VILLACIDRO IN COMUNITA’, IL PRIMO ROMANZO DI SILVIA FERRAU


di Francesca Virdis

Originaria di Villacidro, Silvia Ferrau è una studentessa di lettere di 26 anni con un sogno importante nel cassetto: diventare scrittrice “per donare storie, emozioni e un pizzico di fantasia a tutti”. A settembre una piccola parte del suo sogno si è avverata nei locali del Caffè Letterario di piazza Zampillo, grazie al contributo di ITTE Itinerari, del Club di Jane Austen e di coloro che sono intervenuti per assistere alla presentazione del suo primo romanzo, “Villacidro in comunità”. «Il mio libro – spiega Silvia Ferrau – è ambientato a Villacidro, più precisamente a Magusu, una delle aree più impervie della Sardegna, caratterizzata da profondi canali, costoni inaccessibili, creste e crinali simili alle guglie di un castello gotico. Un luogo ai confini dello spazio e del tempo, ricco di un fascino atavico che mi ha ispirato a scrivere della delusione d’amore in cui cadrà la giovane Anna e del potere salvifico della bellezza, del contatto con la natura e delle vere amicizie. Teatro della rinascita della giovane protagonista, le acque cristalline e i boschi silenziosi della comunità montana: quasi un perdersi per ritrovarsi». «Detesto stare lontana dalla Sardegna- sorride Silvia Ferrau – e il distacco prolungato da lei, dalla campagna in cui vivo e dalla mia famiglia mi provoca sofferenza. Villacidro in comunità – prosegue la giovane scrittrice – è la testimonianza di questo fortissimo legame tra me e la terra da cui provengo. Anna, la mia protagonista, commette il grave errore di sottovalutare l’immenso potere della solidarietà reciproca e degli affetti, che spesso trascuriamo troppo presi dai piccoli problemi. La risposta più che positiva del pubblico alla presentazione del romanzo mi ha fatto pensare che, dopotutto, quelle descritte sono tematiche che ci accomunano». «Ho iniziato a scrivere grazie all’amore per la lettura: sono figlia d’arte, in questo senso, perché la mia famiglia è una banda di divoratori di libri. Non c’è posto migliore al mondo in cui scrivere che non sia il letto della mia camera: è così comodo! Personalmente adoro i classici come Shakespeare o Flaubert, per la mia inguaribile anima romantica, ma anche la letteratura sarda, con Grazia Deledda, e poi Montale, Zanzotto, Sereni, persino l’horror di Stephen King. Però tendo a non ispirarmi a nessuno di loro, preferisco acquisire uno stile del tutto personale».

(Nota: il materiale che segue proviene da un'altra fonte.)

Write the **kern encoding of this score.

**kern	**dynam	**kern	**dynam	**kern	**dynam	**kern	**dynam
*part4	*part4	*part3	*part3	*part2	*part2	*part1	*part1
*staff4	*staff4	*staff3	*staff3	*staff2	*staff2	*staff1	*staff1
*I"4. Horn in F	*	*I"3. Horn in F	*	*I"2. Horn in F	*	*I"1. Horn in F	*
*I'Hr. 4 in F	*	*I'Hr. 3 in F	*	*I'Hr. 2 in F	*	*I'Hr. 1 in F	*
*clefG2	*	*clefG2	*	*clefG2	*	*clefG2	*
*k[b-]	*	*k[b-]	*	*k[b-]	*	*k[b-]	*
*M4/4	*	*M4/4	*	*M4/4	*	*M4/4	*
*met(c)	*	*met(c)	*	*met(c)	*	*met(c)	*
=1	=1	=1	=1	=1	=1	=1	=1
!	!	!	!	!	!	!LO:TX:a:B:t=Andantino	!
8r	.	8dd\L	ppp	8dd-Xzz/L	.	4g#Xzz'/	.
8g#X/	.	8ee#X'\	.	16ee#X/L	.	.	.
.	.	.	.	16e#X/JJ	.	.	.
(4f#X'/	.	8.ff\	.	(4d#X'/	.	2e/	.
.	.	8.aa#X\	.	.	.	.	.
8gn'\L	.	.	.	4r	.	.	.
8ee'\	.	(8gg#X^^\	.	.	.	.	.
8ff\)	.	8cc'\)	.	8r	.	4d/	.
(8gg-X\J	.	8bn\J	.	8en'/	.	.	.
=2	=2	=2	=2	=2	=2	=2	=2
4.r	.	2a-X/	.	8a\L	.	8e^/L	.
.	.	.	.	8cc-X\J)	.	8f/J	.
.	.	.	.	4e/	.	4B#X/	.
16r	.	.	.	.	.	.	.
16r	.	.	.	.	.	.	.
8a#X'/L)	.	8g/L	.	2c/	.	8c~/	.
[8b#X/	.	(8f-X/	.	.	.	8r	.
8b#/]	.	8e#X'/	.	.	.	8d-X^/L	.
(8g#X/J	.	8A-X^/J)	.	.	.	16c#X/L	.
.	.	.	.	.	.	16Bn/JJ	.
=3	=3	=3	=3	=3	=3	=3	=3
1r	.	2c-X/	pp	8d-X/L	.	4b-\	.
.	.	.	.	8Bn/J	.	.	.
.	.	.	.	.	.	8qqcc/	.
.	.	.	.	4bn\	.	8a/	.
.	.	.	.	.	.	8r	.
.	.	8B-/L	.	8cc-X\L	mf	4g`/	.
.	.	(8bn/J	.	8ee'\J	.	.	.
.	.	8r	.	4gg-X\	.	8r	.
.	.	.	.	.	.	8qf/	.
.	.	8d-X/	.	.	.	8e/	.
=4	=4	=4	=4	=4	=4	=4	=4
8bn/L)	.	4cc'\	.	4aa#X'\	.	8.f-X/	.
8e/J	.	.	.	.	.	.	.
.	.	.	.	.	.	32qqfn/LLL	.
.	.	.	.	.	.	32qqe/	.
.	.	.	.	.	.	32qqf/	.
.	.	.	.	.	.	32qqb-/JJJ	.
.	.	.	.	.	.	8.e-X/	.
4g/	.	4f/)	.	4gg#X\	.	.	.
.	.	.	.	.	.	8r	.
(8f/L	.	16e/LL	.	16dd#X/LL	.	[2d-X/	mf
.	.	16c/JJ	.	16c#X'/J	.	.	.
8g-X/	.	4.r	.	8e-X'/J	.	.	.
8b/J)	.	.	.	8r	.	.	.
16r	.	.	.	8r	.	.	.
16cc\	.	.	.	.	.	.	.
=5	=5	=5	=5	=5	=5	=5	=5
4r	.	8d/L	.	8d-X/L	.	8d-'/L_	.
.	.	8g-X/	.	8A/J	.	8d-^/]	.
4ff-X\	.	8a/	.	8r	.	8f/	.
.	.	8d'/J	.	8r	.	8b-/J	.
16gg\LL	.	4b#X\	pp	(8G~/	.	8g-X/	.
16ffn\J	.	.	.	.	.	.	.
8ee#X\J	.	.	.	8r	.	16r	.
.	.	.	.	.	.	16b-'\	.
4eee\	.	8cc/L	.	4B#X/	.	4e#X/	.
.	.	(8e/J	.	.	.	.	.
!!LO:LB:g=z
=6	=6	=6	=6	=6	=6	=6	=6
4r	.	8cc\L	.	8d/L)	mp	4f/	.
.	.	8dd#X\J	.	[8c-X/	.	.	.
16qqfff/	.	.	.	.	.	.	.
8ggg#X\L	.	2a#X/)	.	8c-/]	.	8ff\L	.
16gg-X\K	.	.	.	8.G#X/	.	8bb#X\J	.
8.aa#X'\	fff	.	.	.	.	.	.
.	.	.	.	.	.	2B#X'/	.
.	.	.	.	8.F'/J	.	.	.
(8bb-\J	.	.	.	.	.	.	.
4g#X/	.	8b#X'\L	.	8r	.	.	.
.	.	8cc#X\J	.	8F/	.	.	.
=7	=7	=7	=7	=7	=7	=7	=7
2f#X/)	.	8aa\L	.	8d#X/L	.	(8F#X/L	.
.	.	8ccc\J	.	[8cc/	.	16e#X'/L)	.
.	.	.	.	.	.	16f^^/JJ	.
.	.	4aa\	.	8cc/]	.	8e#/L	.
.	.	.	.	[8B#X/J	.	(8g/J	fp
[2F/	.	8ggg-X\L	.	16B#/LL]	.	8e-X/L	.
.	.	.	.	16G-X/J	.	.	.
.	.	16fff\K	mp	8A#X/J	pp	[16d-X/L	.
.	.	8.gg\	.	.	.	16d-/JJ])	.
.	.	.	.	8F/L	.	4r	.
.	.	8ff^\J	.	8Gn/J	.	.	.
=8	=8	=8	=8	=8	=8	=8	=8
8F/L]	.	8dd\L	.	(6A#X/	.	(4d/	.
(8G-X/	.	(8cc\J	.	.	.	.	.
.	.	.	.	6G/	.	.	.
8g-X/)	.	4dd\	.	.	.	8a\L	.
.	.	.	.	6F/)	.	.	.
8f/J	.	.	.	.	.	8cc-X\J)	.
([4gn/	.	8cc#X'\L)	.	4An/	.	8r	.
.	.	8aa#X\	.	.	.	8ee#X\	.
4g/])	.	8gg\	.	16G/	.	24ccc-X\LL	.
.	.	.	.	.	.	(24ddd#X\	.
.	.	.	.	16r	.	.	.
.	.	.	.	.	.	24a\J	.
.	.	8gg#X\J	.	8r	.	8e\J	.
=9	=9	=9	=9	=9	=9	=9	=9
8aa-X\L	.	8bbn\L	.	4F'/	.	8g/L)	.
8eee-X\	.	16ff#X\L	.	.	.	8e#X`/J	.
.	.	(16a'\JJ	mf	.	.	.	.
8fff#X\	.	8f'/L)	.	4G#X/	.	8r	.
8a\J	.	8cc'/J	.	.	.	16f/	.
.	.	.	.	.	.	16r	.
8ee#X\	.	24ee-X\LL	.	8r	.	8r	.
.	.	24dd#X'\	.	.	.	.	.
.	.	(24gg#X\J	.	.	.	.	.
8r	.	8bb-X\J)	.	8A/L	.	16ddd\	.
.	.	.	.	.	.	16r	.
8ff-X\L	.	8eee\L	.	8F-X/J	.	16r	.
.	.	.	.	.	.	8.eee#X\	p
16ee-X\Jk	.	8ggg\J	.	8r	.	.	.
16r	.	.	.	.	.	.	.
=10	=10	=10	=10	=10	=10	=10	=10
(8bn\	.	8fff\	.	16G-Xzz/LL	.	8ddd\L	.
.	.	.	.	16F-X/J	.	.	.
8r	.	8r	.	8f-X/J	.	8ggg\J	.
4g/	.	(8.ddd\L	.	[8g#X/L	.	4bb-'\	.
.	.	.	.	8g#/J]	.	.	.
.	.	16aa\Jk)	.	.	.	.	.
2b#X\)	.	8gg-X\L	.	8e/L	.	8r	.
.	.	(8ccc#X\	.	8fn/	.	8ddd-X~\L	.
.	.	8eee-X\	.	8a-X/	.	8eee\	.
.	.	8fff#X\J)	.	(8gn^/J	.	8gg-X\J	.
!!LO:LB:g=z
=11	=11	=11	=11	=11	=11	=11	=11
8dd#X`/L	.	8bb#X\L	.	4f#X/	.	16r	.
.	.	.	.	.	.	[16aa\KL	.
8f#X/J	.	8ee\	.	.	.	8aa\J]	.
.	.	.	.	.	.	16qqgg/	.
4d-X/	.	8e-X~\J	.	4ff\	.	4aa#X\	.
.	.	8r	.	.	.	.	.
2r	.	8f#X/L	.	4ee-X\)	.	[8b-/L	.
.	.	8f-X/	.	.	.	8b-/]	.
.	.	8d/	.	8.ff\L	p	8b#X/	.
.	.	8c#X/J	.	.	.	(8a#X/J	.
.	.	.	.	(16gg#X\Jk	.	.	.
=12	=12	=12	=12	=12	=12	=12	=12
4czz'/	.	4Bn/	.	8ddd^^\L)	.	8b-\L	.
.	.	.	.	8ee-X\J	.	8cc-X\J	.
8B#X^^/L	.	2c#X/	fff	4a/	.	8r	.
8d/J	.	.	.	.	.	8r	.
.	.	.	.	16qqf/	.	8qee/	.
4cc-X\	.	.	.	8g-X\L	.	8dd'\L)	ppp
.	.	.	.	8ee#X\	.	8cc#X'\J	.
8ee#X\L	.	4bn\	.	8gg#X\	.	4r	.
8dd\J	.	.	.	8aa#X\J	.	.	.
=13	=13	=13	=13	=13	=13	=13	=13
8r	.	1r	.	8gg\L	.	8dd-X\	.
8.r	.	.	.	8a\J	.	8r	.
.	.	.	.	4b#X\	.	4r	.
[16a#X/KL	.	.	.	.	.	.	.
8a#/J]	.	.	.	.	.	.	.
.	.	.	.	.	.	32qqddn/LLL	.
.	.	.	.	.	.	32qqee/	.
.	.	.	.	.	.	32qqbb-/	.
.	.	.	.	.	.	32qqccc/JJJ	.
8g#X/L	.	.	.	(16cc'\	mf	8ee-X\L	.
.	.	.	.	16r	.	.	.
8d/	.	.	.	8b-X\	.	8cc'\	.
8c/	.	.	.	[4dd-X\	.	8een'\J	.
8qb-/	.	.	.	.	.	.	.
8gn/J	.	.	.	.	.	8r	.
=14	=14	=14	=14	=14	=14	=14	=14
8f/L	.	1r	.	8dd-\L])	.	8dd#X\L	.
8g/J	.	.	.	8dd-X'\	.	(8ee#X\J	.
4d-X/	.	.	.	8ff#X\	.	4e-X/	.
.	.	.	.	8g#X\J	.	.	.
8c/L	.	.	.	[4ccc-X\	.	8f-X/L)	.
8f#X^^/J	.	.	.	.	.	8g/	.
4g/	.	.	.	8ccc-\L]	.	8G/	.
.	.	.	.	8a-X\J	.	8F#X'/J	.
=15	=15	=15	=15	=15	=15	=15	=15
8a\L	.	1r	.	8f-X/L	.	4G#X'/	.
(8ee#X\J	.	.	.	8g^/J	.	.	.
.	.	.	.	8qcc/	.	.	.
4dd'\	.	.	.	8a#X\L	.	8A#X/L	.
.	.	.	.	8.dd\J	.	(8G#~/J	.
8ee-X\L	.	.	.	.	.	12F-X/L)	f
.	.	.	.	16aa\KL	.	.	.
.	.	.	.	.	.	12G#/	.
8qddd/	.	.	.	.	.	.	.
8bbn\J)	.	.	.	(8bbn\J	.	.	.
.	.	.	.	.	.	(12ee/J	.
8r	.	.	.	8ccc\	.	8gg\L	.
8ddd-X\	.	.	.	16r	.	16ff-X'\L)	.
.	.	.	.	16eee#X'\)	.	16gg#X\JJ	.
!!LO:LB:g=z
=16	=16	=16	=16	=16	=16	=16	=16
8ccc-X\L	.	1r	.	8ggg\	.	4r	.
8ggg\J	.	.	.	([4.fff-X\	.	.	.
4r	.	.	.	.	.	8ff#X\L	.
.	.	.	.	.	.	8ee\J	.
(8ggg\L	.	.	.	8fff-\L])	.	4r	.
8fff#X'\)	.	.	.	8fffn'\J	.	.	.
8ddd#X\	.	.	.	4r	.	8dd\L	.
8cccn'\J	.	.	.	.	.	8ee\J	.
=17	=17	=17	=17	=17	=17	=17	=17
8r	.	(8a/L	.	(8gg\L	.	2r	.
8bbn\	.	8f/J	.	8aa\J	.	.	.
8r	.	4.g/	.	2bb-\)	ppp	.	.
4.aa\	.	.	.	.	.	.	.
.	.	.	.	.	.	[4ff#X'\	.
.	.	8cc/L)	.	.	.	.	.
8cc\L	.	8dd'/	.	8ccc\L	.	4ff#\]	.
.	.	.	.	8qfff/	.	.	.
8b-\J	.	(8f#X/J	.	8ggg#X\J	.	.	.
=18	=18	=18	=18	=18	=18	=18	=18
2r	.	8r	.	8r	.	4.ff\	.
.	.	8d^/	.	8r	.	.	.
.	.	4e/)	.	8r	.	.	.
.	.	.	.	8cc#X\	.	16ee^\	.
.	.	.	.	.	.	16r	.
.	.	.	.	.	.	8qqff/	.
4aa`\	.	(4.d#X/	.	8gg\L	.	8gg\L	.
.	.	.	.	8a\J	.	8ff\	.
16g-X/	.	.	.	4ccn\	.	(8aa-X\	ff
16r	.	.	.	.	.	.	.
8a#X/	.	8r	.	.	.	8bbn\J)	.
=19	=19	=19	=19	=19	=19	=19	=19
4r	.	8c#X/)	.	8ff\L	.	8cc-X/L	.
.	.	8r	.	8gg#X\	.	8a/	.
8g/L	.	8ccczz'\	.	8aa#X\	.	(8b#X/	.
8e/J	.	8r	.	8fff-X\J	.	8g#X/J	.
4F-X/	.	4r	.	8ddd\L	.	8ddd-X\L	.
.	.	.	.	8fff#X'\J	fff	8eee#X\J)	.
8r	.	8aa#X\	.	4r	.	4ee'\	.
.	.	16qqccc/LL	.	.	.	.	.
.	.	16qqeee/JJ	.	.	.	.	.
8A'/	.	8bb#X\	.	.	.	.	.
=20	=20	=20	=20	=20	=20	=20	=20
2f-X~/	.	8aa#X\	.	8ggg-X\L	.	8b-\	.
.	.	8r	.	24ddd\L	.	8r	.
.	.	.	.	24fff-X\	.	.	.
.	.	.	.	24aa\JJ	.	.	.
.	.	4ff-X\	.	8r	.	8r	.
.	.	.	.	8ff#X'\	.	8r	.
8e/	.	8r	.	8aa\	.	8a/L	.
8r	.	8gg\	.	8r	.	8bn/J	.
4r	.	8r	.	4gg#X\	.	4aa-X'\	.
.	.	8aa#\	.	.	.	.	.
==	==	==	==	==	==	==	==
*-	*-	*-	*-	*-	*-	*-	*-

«I ringraziamenti più sentiti vanno certamente alla mia grande, numerosa famiglia: ai miei genitori, che da sempre mi supportano e spronano a dare il meglio, credendo nei miei sogni e nelle mie possibilità, e alle mie sorelle che non smettono mai di darmi forza e saggi consigli. Grazie alle donne del club di Jane Austen, di cui faccio parte, per il calore e la sincerità della loro amicizia, e a tutti coloro che sono intervenuti al Caffè letterario contribuendo alla realizzazione del mio sogno. Finora nessuno mi ha scoraggiata dal percorrere quello che so essere un cammino difficile, ma in ogni caso tengo i piedi ben saldi per terra. Però – conclude, con un sorriso e una luce negli occhi verde mare – sappiate che altri due romanzi sono già pronti!»